Luke,

First of all, you do rely on standards that are constantly evolving.  You might think you don't -- but if you look closely, you'll see that they have indeed evolved over time, over the years, months, weeks, days -- and they have evolved culturally and historically as well.

I'm not sure what details about Derrida you thought were "irrelevant" or why, so I can't answer your opening question.  Everything I wrote in my long post about his work and his defense of his positions dealt with his writing, his published philosophical essays, including his published autobiographical ones, so I haven't offered any personal information that would be separate from that discusion, as far as I can see.

I also don't remember calling you a "sociopathic dork," but I like the phrase, and I'd be happy to call you one if you'd like the chance to say you're not.

Also, you should feel free to "psychoanalyze" away.  You wouldn't be the first, and even some professionals have had their crack at me.  So don't hesitate if it will make you feel any better.

Then you write this wonderful sentence:

"...you apply these accusations to mean that you don't agree with someone else's own take on deconstructionism, even after he has been exposed extensively to this technique of literary criticism..."

[Dataset items]
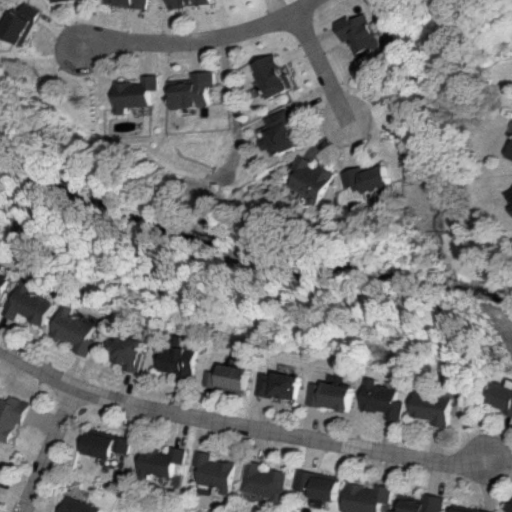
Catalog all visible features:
building: (58, 0)
building: (131, 3)
building: (187, 3)
building: (24, 23)
building: (362, 33)
road: (195, 41)
road: (321, 72)
building: (275, 75)
building: (139, 92)
building: (195, 92)
building: (283, 133)
building: (510, 153)
building: (377, 177)
building: (317, 178)
building: (2, 279)
building: (27, 304)
building: (73, 330)
building: (127, 351)
building: (178, 361)
building: (229, 378)
building: (279, 385)
building: (330, 395)
building: (501, 397)
building: (381, 399)
building: (431, 407)
building: (11, 416)
road: (233, 423)
building: (107, 444)
road: (49, 449)
building: (161, 461)
building: (217, 471)
building: (0, 472)
building: (265, 481)
building: (318, 484)
building: (368, 497)
building: (422, 504)
building: (78, 505)
building: (510, 508)
building: (468, 510)
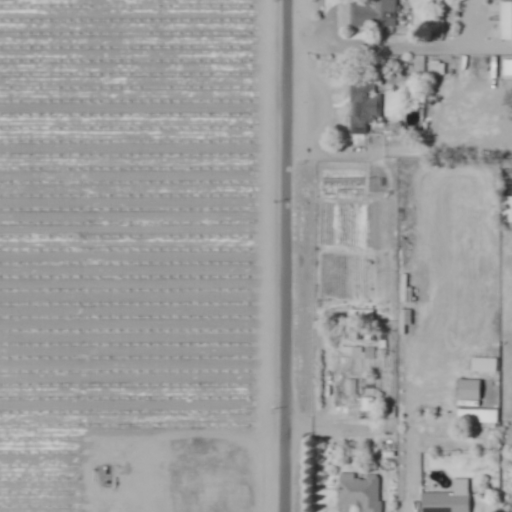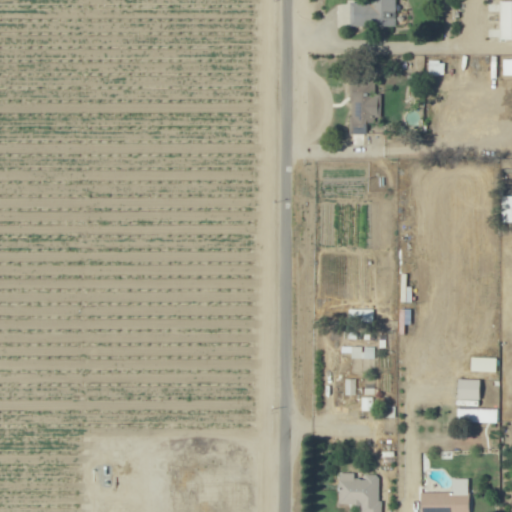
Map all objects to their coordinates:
building: (381, 12)
building: (371, 13)
building: (506, 18)
building: (505, 19)
road: (398, 46)
building: (438, 65)
building: (507, 66)
building: (435, 67)
building: (364, 102)
building: (361, 104)
building: (399, 139)
road: (406, 150)
building: (508, 206)
building: (506, 208)
crop: (136, 255)
road: (288, 256)
building: (361, 314)
building: (359, 315)
building: (359, 351)
building: (363, 352)
building: (482, 364)
building: (348, 386)
building: (467, 388)
building: (365, 403)
building: (367, 403)
building: (389, 411)
building: (476, 414)
building: (451, 456)
building: (209, 486)
building: (359, 491)
building: (360, 491)
building: (446, 498)
building: (446, 502)
building: (117, 510)
building: (99, 511)
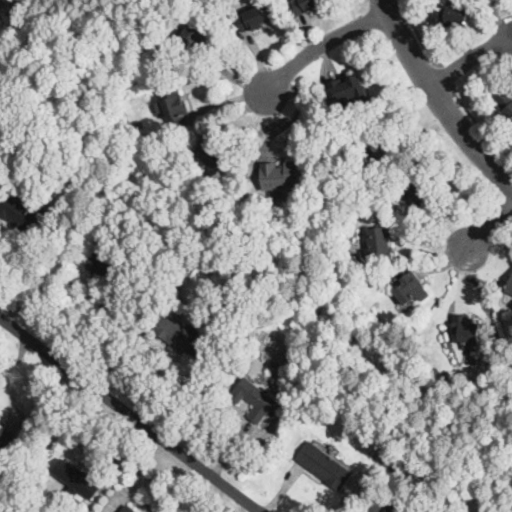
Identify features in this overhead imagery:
building: (307, 4)
building: (305, 6)
building: (11, 7)
building: (11, 7)
building: (449, 14)
building: (451, 15)
building: (252, 17)
building: (253, 19)
road: (419, 32)
building: (195, 35)
building: (194, 41)
road: (322, 45)
road: (470, 58)
road: (446, 76)
building: (348, 91)
building: (350, 94)
road: (440, 99)
building: (505, 100)
building: (505, 102)
building: (173, 104)
building: (175, 107)
road: (481, 126)
building: (101, 132)
building: (387, 147)
building: (212, 156)
building: (213, 156)
building: (280, 177)
building: (281, 178)
building: (417, 188)
building: (381, 190)
building: (416, 191)
building: (21, 213)
building: (24, 216)
road: (490, 225)
building: (380, 242)
building: (381, 243)
building: (130, 262)
building: (98, 264)
building: (137, 267)
building: (103, 269)
building: (176, 277)
building: (373, 280)
building: (509, 286)
building: (510, 286)
building: (411, 289)
building: (412, 289)
building: (117, 299)
building: (468, 331)
building: (180, 333)
building: (467, 336)
building: (180, 337)
building: (447, 372)
building: (255, 399)
building: (255, 399)
road: (129, 413)
building: (5, 438)
building: (5, 439)
building: (325, 465)
building: (325, 466)
building: (77, 477)
building: (77, 478)
building: (386, 506)
building: (386, 507)
building: (126, 509)
building: (128, 509)
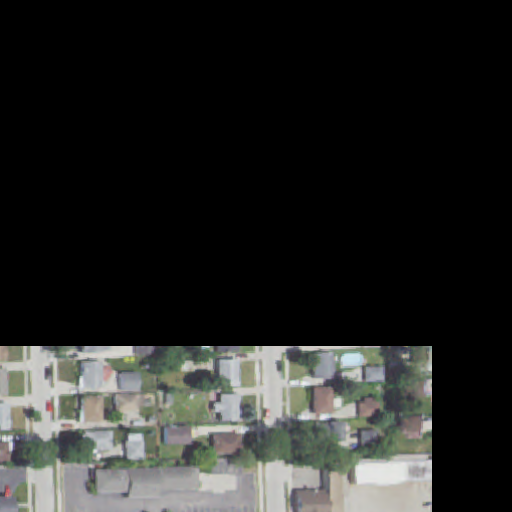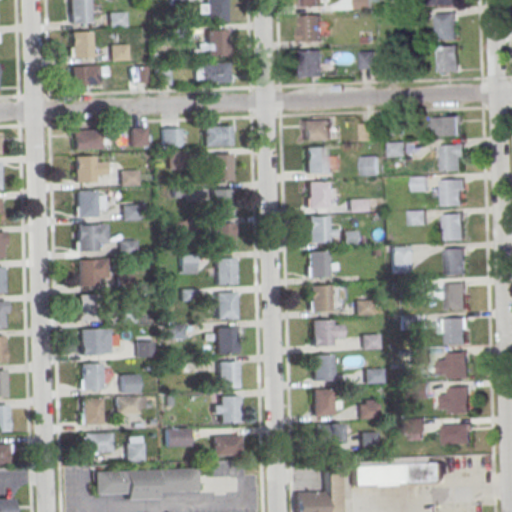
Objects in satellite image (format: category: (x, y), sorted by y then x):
road: (15, 0)
building: (444, 2)
building: (445, 2)
building: (308, 3)
building: (308, 3)
building: (212, 10)
building: (214, 10)
building: (76, 11)
building: (76, 11)
building: (114, 18)
building: (446, 26)
building: (445, 27)
building: (309, 28)
building: (310, 28)
building: (214, 41)
building: (214, 41)
road: (277, 42)
building: (79, 44)
building: (79, 44)
building: (116, 51)
building: (448, 58)
building: (366, 59)
building: (311, 63)
building: (311, 63)
building: (209, 71)
building: (84, 74)
building: (160, 75)
road: (380, 81)
road: (176, 89)
road: (255, 101)
road: (9, 125)
building: (446, 125)
building: (316, 129)
building: (367, 131)
building: (137, 135)
building: (215, 135)
building: (169, 137)
building: (84, 138)
building: (396, 148)
building: (396, 149)
building: (176, 157)
building: (450, 157)
building: (452, 157)
building: (313, 159)
building: (314, 159)
building: (369, 165)
building: (370, 165)
building: (219, 166)
building: (85, 167)
building: (219, 167)
building: (83, 168)
building: (126, 176)
building: (127, 176)
building: (419, 183)
building: (419, 183)
building: (183, 191)
building: (450, 192)
building: (452, 192)
building: (315, 193)
building: (315, 194)
building: (218, 201)
building: (219, 201)
building: (86, 202)
building: (84, 203)
building: (356, 204)
building: (128, 211)
building: (128, 211)
building: (416, 216)
building: (416, 216)
building: (177, 226)
building: (453, 226)
building: (452, 227)
building: (315, 228)
building: (318, 228)
building: (88, 235)
building: (221, 235)
building: (221, 235)
building: (85, 237)
building: (0, 244)
building: (125, 246)
building: (126, 246)
road: (36, 255)
road: (52, 255)
road: (267, 255)
road: (500, 255)
building: (398, 258)
building: (186, 261)
building: (454, 261)
building: (454, 262)
building: (186, 263)
building: (316, 263)
building: (317, 263)
building: (88, 270)
building: (222, 270)
building: (222, 270)
building: (84, 272)
building: (0, 279)
building: (123, 280)
building: (0, 283)
building: (407, 287)
road: (506, 294)
building: (455, 295)
road: (486, 295)
building: (455, 296)
building: (318, 297)
building: (319, 297)
road: (284, 298)
road: (255, 299)
road: (24, 303)
building: (223, 304)
building: (223, 305)
building: (363, 306)
building: (85, 307)
building: (1, 313)
building: (125, 313)
building: (0, 315)
building: (408, 321)
building: (453, 329)
building: (172, 330)
building: (173, 330)
building: (322, 331)
building: (323, 331)
building: (454, 331)
building: (223, 339)
building: (223, 339)
building: (94, 340)
building: (368, 340)
building: (369, 340)
building: (88, 341)
building: (143, 347)
building: (1, 348)
building: (142, 348)
building: (0, 350)
building: (420, 355)
building: (420, 355)
building: (457, 365)
building: (320, 366)
building: (320, 366)
building: (454, 366)
building: (225, 373)
building: (225, 373)
building: (371, 374)
building: (372, 374)
building: (88, 376)
building: (89, 376)
building: (1, 382)
building: (126, 382)
building: (1, 383)
building: (127, 383)
building: (421, 390)
building: (458, 399)
building: (455, 400)
building: (320, 401)
building: (322, 402)
building: (128, 403)
building: (224, 408)
building: (367, 408)
building: (227, 409)
building: (89, 410)
building: (91, 410)
building: (3, 416)
building: (2, 417)
building: (414, 429)
building: (325, 432)
building: (326, 433)
building: (456, 433)
building: (174, 436)
building: (175, 436)
building: (367, 438)
building: (94, 441)
building: (223, 443)
building: (223, 444)
building: (132, 448)
building: (133, 451)
building: (4, 453)
building: (395, 471)
building: (141, 481)
building: (141, 481)
parking lot: (166, 492)
building: (320, 494)
building: (319, 495)
building: (3, 504)
building: (4, 505)
road: (201, 508)
road: (122, 510)
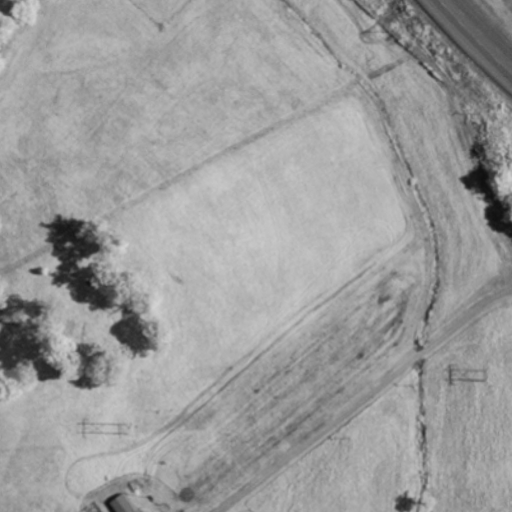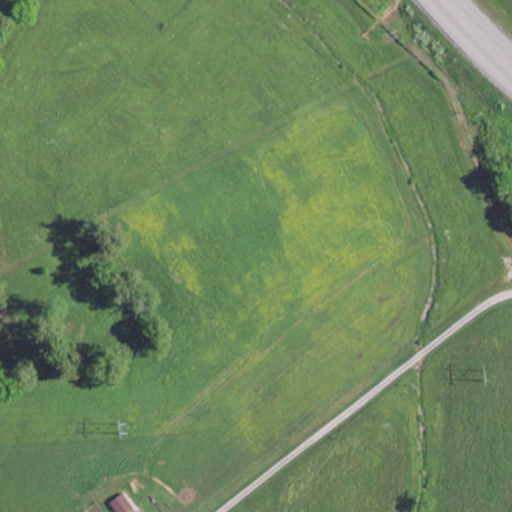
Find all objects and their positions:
road: (476, 36)
power tower: (486, 377)
power tower: (126, 429)
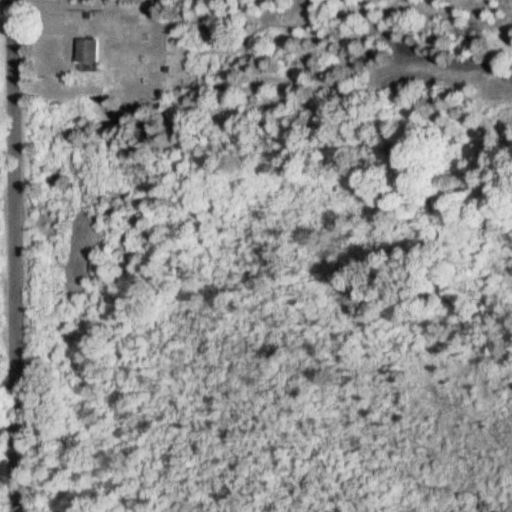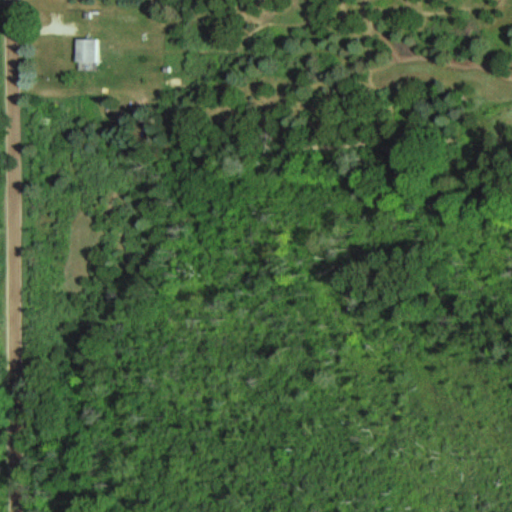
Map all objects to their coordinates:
building: (93, 50)
road: (13, 255)
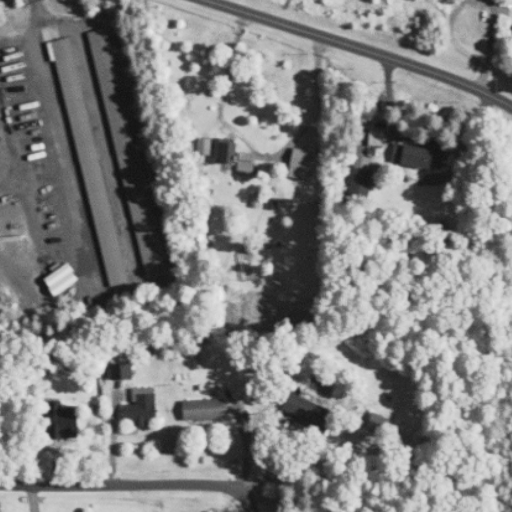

[What the exercise asks] Continue the letter to Luke about Derrida and deconstruction, starting right after the quoted sentence that ends it.

[Output for this exercise]
Well, if you mean you, it seems to have been a case of indecent exposure.  Why?  Because if we are talking about Derrida, you should have known that 1.) for him there is no such thing as "deconstructionism" nor has there ever been and 2.) nothing that he has ever written anywhere about the term "deconstruction" could ever be called a "technique of literary criticism."  In fact, the sentence "Deconstruction is not, must not ever be, a technique or method..." appears too many times in his work to count.  He insists repreatedly that it is not a technique, and certainly not a technique of "literary criticism," something he himself has never done, even when he has written about literature.  And, incidentally, he has written a whole essay on exactly why there can never be anything like "deconstructionism."  You can find that essay in a book edited by David Carroll, called The States of Theory. Here is the bibliographic entry for you.

'Some Statements and Truisms about Neologisms, Newisms, Postisms, Parasitisms, and other small Seismisms.' The States of Theory. Ed. D. Carroll. New York: Columbia University Press, 1989. 63-94.

You see, Luke, you simply say things about Derrida's work (like it's "a technique of literary criticism") that Derrida himself has written over and over again are not true.

This isn't personal.  Either you just are not very well informed, you have not been well-taught, or you are writing things that are simply mistakes.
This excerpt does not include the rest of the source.